Dopo aver ottenuto un
finanziamento di 300 milioni di euro dal colosso energetico
brasiliano Raízen, l’agenzia italiana per la promozione
dell’export, Sace, si prepara a lanciare un progetto per
favorire la transizione energetica in Brasile. L’iniziativa sarà
sviluppata nell’ambito del programma Green Push in cui Sace
assicura contributi – concessi da un gruppo di banche guidate da
BNP Paribas – a diversi attori brasiliani.

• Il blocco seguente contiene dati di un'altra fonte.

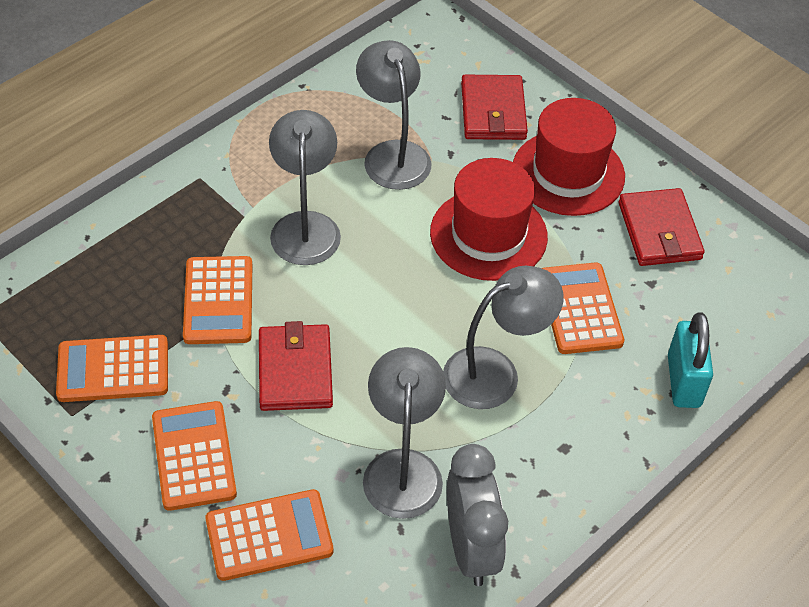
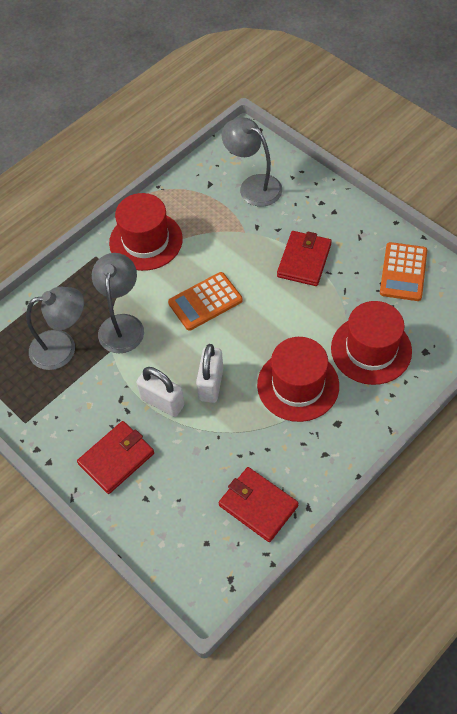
grey clock: [447,444,508,586] = 1 -> none = 0
grey lamp: [269,110,341,265] [356,40,432,190] [363,347,446,519] [443,266,564,409] = 4 -> [26,287,84,370] [92,253,144,353] [221,117,282,206] = 3
orange calculator: [56,335,168,402] [152,401,237,511] [183,256,252,344] [205,489,333,581] [542,263,624,354] = 5 -> [168,272,243,331] [380,242,427,301] = 2
red hat: [430,158,548,281] [513,98,625,216] = 2 -> [109,193,183,271] [257,337,339,422] [331,301,412,385] = 3
turquoise padlock: [668,312,713,408] = 1 -> none = 0
white padlock: none = 0 -> [136,367,185,417] [196,344,223,403] = 2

I beneficiari si impegnano a loro volta a sviluppare rapporti
commerciali con il mercato italiano, acquistando prodotti e
tecnologie dalla filiera del Paese, soprattutto dalle piccole e
medie imprese. Il progetto sarà presentato il 6 dicembre, a San
Paolo, alla presenza della Chief Executive Officer di Sace,
Alessandra Ricci.
“Sarà un evento per presentare al mercato finanziario e alle
aziende nostre clienti o potenziali le prospettive di questo
progetto in cui Sace fornisce la garanzia affinché le banche
internazionali attivino i finanziamenti”, ha detto in un evento
preparatorio a San Paolo la responsabile Americhe di Sace,
Pauline Sebok. Presente all’evento, il console generale d’Italia
a San Paolo Domenico Fornara ha celebrato l’iniziativa
evidenziando che “c’è molta collaborazione tra Italia e Brasile,
e si trasformerà in crescita”. Dal canto suo, il presidente
della Camera di Commercio Italiana di San Paolo (Italcam) e di
Eurocamere, Graziano Messana, ha sottolineato che “il Brasile è
complesso, ma qui è possibile avere successo”.